From Spain to Florida: new Dali exhibit begins
Topics: From the Wires, Entertainment News
In this Jan. 11, 2011 photo, Visitors walk outside the new Salvador Dali museum after grand opening ceremonies in St. Petersburg, Fla. Twelve pieces by Salvador Dali are on display at the Florida museum until March 31, 2013 in a show called "The Royal Inheritance: Dalì Works From the Spanish National Collection. The paintings, which span from 1918 to 1983, have never before been exhibited the United States. (AP Photo/Chris O'Meara)(Credit: AP)ST. PETERSBURG, Fla. (AP) — In the mid-1920s, a young Salvador Dali was searching for his style.
He painted a startlingly lifelike basket of bread in a typical Renaissance form. He dabbled in cubism and painted in abstract black, white and gray. He also painted a scene in 1925 that he called “Desnudo en el Agua” (Nude in the Water), which gives an inkling of the surrealist genius to come.
The painting is a close-up of a woman’s shapely buttocks, and the unique perspective reveals that Dali was looking at subjects and paintings in a whole new way as a young artist.
“He’s not doing an academic perspective,” wryly notes Hank Hine, the director of the Salvador Dali Museum in St. Petersburg.
That subtly erotic work, along with 11 others, is on display at the Florida museum until March 31, 2013 in a show called “The Royal Inheritance: Dalí Works From the Spanish National Collection.” The paintings, which span from 1918 to 1983, have never before been exhibited the United States.
The works are on loan from the National Collection of Modern Art in Spain.
It’s an exhibit that merges the vast permanent collection housed in St. Petersburg — which was amassed by one couple from Cleveland who befriended the artist — with works owned by the Spanish Kingdom, which inherited Dali’s estate after he died in 1989.
For a visitor to the museum in St. Petersburg, it means a well-rounded and fun romp through Dali’s vast body of work.
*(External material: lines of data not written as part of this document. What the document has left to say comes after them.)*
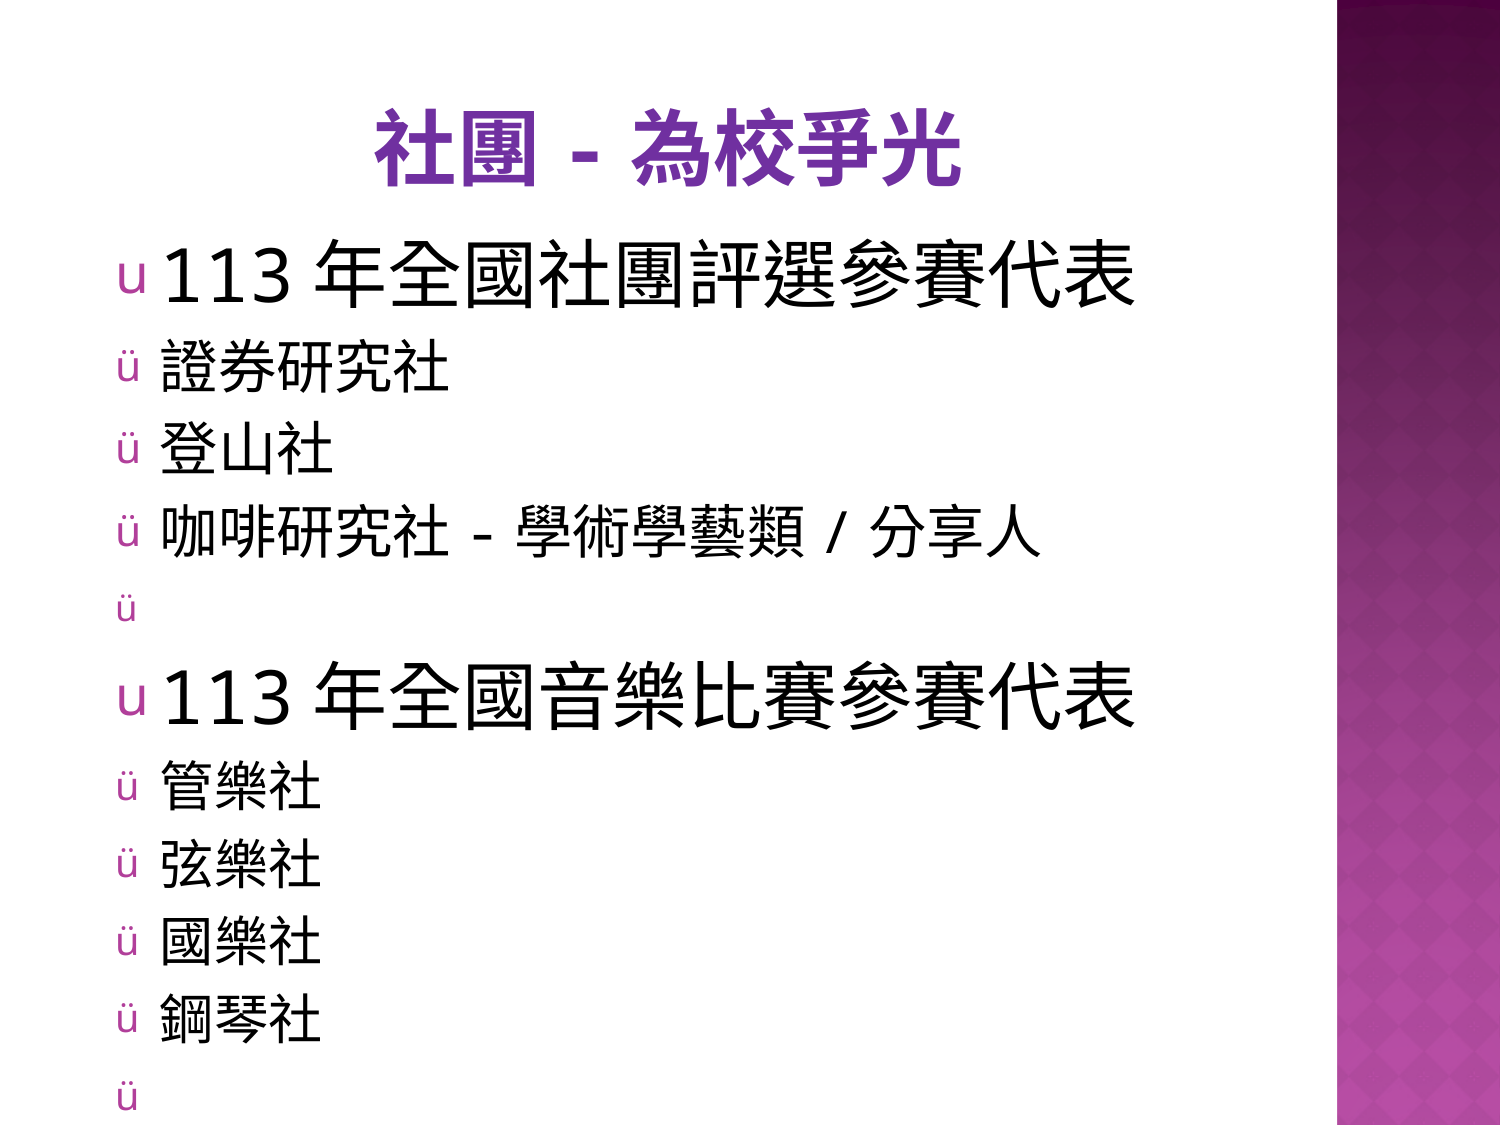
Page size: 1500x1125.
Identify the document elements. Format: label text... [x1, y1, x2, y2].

list 113年全國社團評選參賽代表 證券研究社 登山社 咖啡研究社-學術學藝類/分享人 113年全國音樂比賽參賽代表 管樂社 弦樂社 國樂社 鋼琴社 [100, 220, 1288, 1083]
title 社團-為校爭光 [75, 52, 1263, 197]
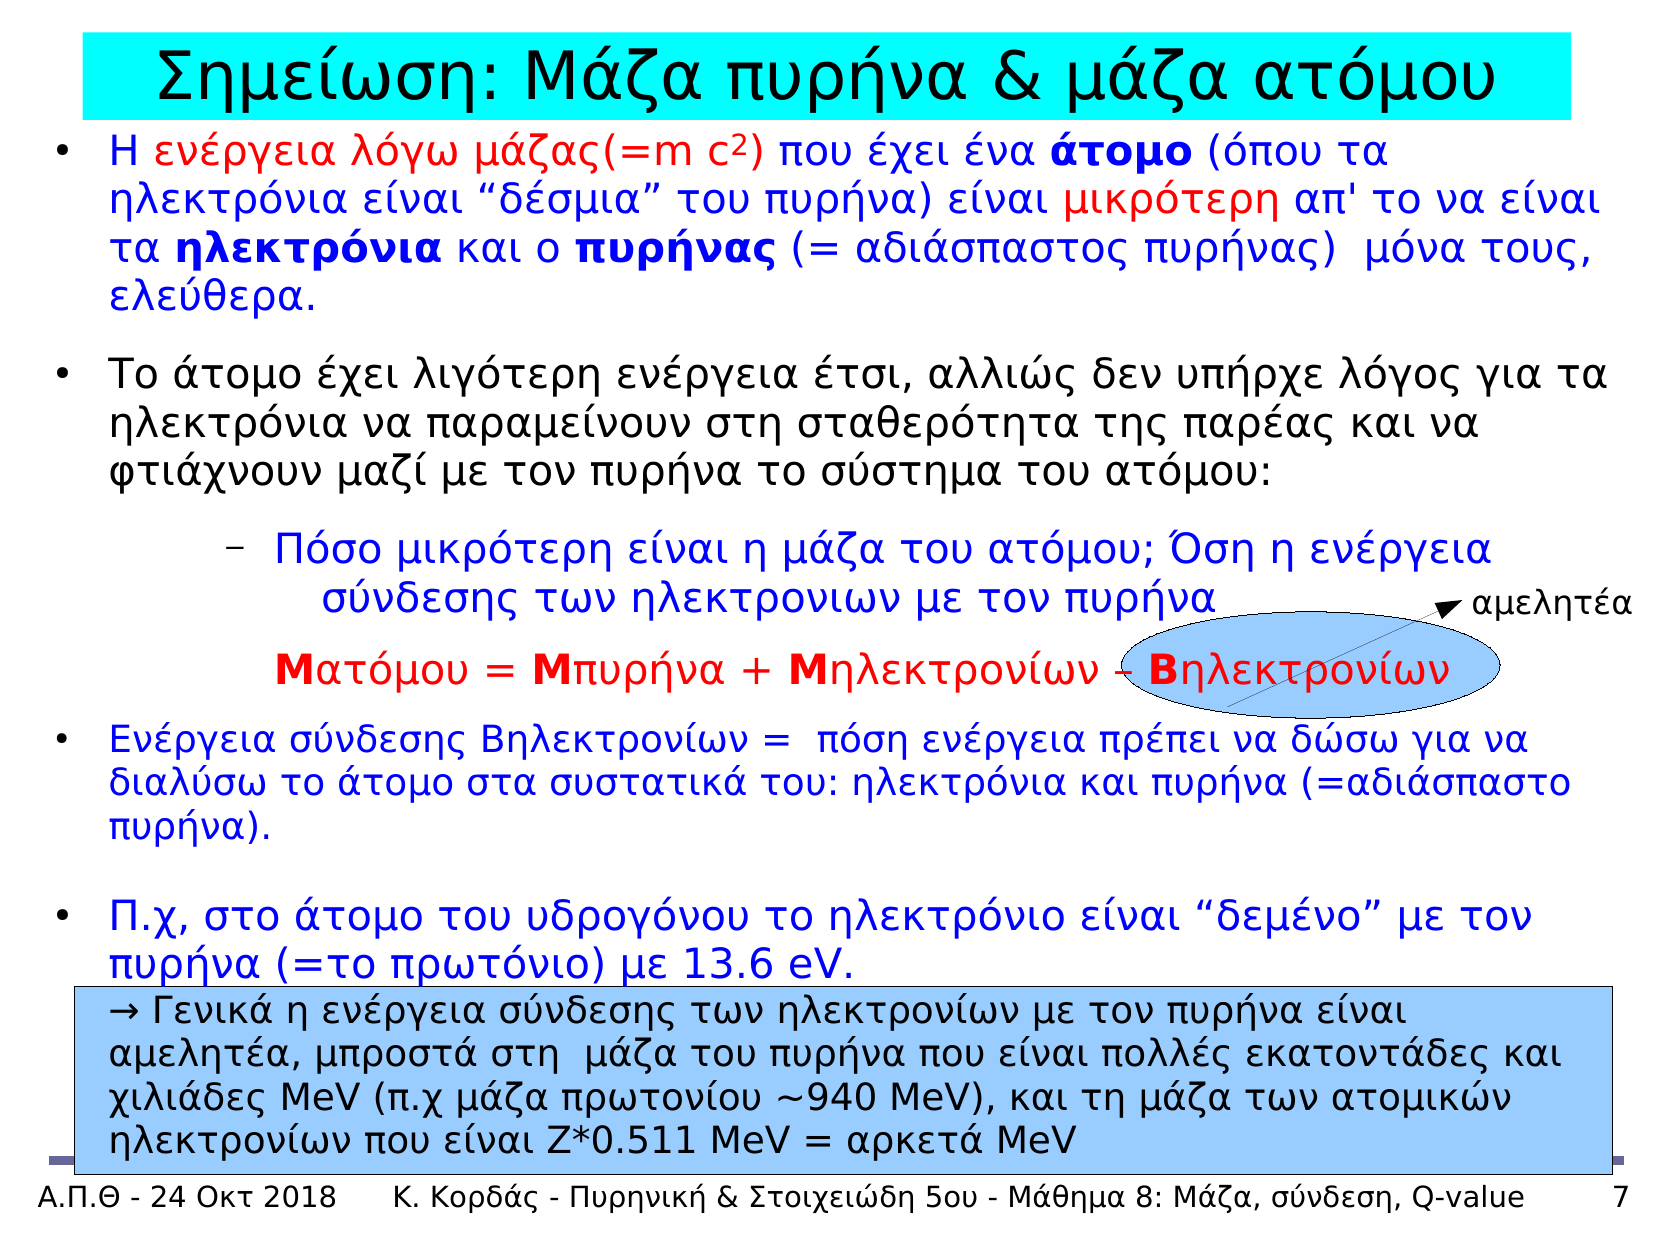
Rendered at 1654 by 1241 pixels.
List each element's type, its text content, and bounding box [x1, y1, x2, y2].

title Σημείωση: Mάζα πυρήνα & μάζα ατόμου [82, 32, 1571, 120]
list Η ενέργεια λόγω μάζας(=m c2) που έχει ένα άτομο (όπου τα ηλεκτρόνια είναι “δέσμια” του πυρήνα) είναι μικρότερη απ' το να είναι τα ηλεκτρόνια και ο πυρήνας (= αδιάσπαστος πυρήνας) μόνα τους, ελεύθερα. Το άτομο έχει λιγότερη ενέργεια έτσι, αλλιώς δεν υπήρχε λόγος για τα ηλεκτρόνια να παραμείνουν στη σταθερότητα της παρέας και να φτιάχνουν μαζί με τον πυρήνα το σύστημα του ατόμου: Πόσο μικρότερη είναι η μάζα του ατόμου; Όση η ενέργεια σύνδεσης των ηλεκτρονιων με τον πυρήνα Mατόμου = Μπυρήνα + Μηλεκτρονίων – Βηλεκτρονίων Ενέργεια σύνδεσης Bηλεκτρονίων = πόση ενέργεια πρέπει να δώσω για να διαλύσω το άτομο στα συστατικά του: ηλεκτρόνια και πυρήνα (=αδιάσπαστο πυρήνα). Π.χ, στο άτομο του υδρογόνου το ηλεκτρόνιο είναι “δεμένο” με τον πυρήνα (=το πρωτόνιο) με 13.6 eV. → Γενικά η ενέργεια σύνδεσης των ηλεκτρονίων με τον πυρήνα είναι αμελητέα, μπροστά στη μάζα του πυρήνα που είναι πολλές εκατοντάδες και χιλιάδες MeV (π.χ μάζα πρωτονίου ~940 MeV), και τη μάζα των ατομικών ηλεκτρονίων που είναι Ζ*0.511 ΜeV = αρκετά MeV [37, 126, 1613, 1164]
text_box [74, 1164, 1613, 1175]
text_box αμελητέα [1456, 576, 1649, 630]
Hine said the Florida museum was able to acquire the Spanish loans in exchange for collaborating on another Dali exhibition, one at the Centre Pompidou in Paris on Nov. 21. The show will also be shown in Madrid starting April 23, 2013.
“The world has a huge appetite for Dali,” said Hine. “He’s lastingly exciting.”
That appetite for his surrealist paintings, and the desire to see the striking new museum, has sparked an arts renaissance in St. Petersburg. The museum moved into a $36 million glass-and-concrete building along the city’s waterfront on January 11, 2011, and has welcomed an average of 1,000 people a day since opening.
The museum’s signature detail is a wave of glass paneling that undulates around the building — a feature that was designed by architect Yann Weymouth, who had a hand in creating the glass pyramid at the Louvre in Paris. There’s also a helix-like concrete staircase that stretches from the ticket counter to the third floor, and a cafe that serves smooth glasses of Spanish wine and traditional olives.